Christian Dior is synonymous with femininity, elegance and timeless splendour. It is also, as the title of its V&A exhibition suggests, the “stuff of dreams”.
The furore surrounding the Christian Dior Designer of Dreams exhibition at the V&A has been building to crescendo point since its announcement last year, when its publicists billed it as the biggest fashion show at the museum since that of Alexander McQueen in 2015.
With such a testimony, it is no surprise then that the tickets sold out before ladies with a passion for fashion had even finished reading of its arrival. Unless of course you are a member!
The V&A exhibition is a very British interpretation of the show at the Musee des Arts Decoratifs in Paris in 2017, which I was treated to by a girlfriend for my 50th in the same year. So how do they compare?
Well in terms of the setting, whilst staged in the museum’s spacious Sainsbury gallery the V&A exhibition does not have any of the drama and grandeur which was automatically offered by the majestic environs of the Musee des Arts Decoratifs. The Paris show maximised the sweeping stone staircases, high ceilings and long corridors and took you on a real voyage of discovery as you followed the exhibition on its journey.
I visited both with the same girlfriend and we approached the V&A members’ preview day with the AbFab attitude that it couldn’t possibly be better than Paris darling!
Better of course was the wrong word. The success of the curator Oriole Cullen’s show at the V&A lies in its very difference from that held in Paris. Yes there are many similarities in content as she inevitably drew upon some of the same archive material and used the same set designer for the displays, but as you would expect Cullen’s is a very individual interpretation.
There have been many critiques of the V&A show and many concur that what is lacking is the historical context so prevalent in Paris. Should we all know what that is?
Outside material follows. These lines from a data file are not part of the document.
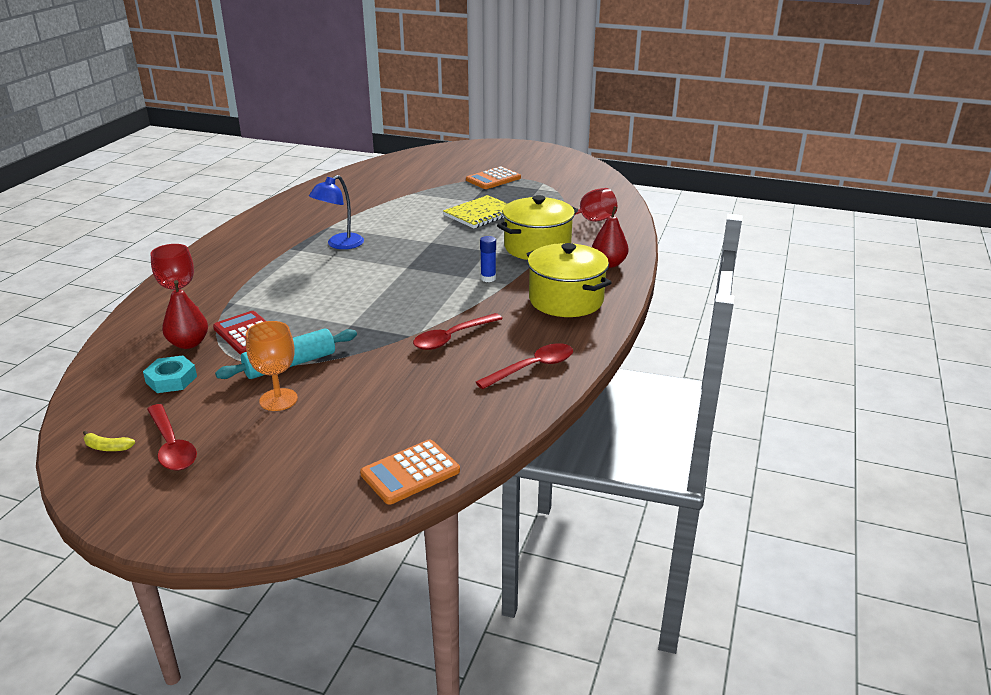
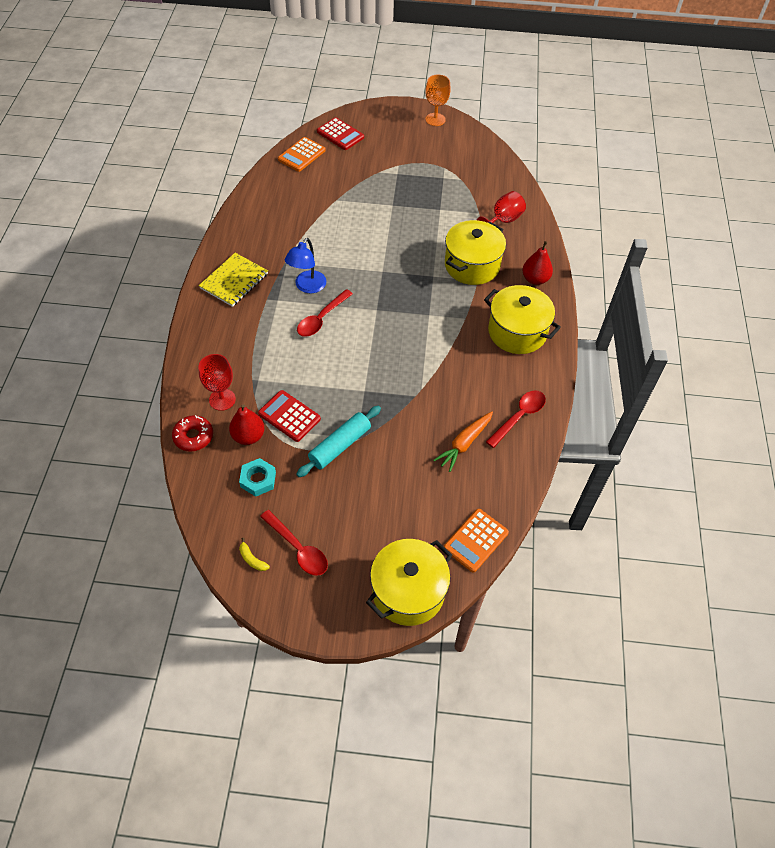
camera: 15 degrees left, 25 degrees up
(107, 447) = (252, 559): yellow banana -> yellow banana turned 45 degrees clockwise
(127, 336) = (193, 436): none -> red donut
(278, 400) = (350, 486): orange goblet -> orange goblet (435, 119)
(285, 510) = (408, 591): none -> yellow pot
(444, 156) = (340, 134): none -> red calculator
(447, 382) = (464, 443): none -> orange carrot
(452, 338) = (448, 393): red spoon -> red spoon (321, 319)
(481, 214) = (408, 224): yellow notebook -> yellow notebook (234, 281)
(488, 278) = (447, 314): blue glue stick -> none
(493, 179) = (399, 167): orange calculator -> orange calculator (301, 155)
Well if you are a child of a parent of the era you will know that when Dior launched in 1947 with his New Look, epitomised at both shows by the Bar Suit with its ivory shantung jacket and black twill skirt, it was a move away from the staid clothing styles dictated by the war. In essence it was a symbolic gesture that welcomed in a celebration of feminity. There is no reference to this at the V&A but some may argue that this missing piece of the story does not need to be retold.
With the exception of the historical setting the exhibitions follow pretty much the same pattern and are divided into different sections, all memorable in their own way. The atelier section is an area featuring toiles stacked floor to ceiling. In Paris these were displayed at twice the height but what the V&A’s Sainsbury gallery lacks in structural strength, it makes up for with ingenious set design, incorporating a mirror in the ceiling to give the illusion of extended height as it reflects the toiles below.
The Diorama section comprises a colour coded glass cabinet that displays illustrations, mini models, hats, shoes, bags and items of jewellery. In Paris this was an impressive display and carried you round to a sweeping staircase along which there was a display of hundreds of archived magazine covers some featuring Dior designs.
There have been a multitude of designers who have run the Dior fashion house since his death in 1957 and there is a section in both exhibitions that pay tribute to them with a gallery showcasing their designs. This serves as an intriguing role call of styles, from the modern simplicity of Raf Simons to the madcap designs of disgraced designer John Galliano, which I confess were my least favourite partly due to their eccentricity but also because they seemed to reflect the Dior spirit the least of all.
The piece de resistance is the ballroom and unrestrained showcase of some of the most recognisable Dior dresses worn by celebrities, including that worn by Princess Diana at the Met Gala in 1996, the iconic gold J’adore Dior dress worn by Charlize Theron as well as an array of famous premiere dresses worn by celebrities – it is a complete visual delight.
It is rare that any of us can even get mildly close to the extravagances of haute couture fashion but that is where the V&A exhibition really delivers. What it lacks in displays of grandeur it makes up for in intimacy. With the exception of pieces like Princess Margaret’s 21st birthday dress, the majority are within touching distance, enabling you to get right up close and see every glorious hand-stitched detail, sucking you in for a fleeting moment to appreciate the value of real quality over the fast fashion culture of the high street that we all inhabit.
Aside from its intimacy, the real spirit of the V&A spectacle, however, is the wealth of new pieces, particularly those from current creative director Maria Garcia Chiuri which were not available at the time of the Paris show and enable the V&A extravaganza to stand apart from its predecessor in Paris, with its own homage to Dior’s renowned love of England –“There is no other country in the world, besides my own, whose way of life I like so much.”
Chiuri is of course Dior’s first female creative director and her interpretation of the Dior look feels to me the most reflective of the original essence of Dior’s designs. Her pieces have the feminine wow factor and serve to fuel those aspirations of not only being lucky enough to own such a piece but also having the occasion to wear it. For now, however, I suspect for many of us dreams will have to do.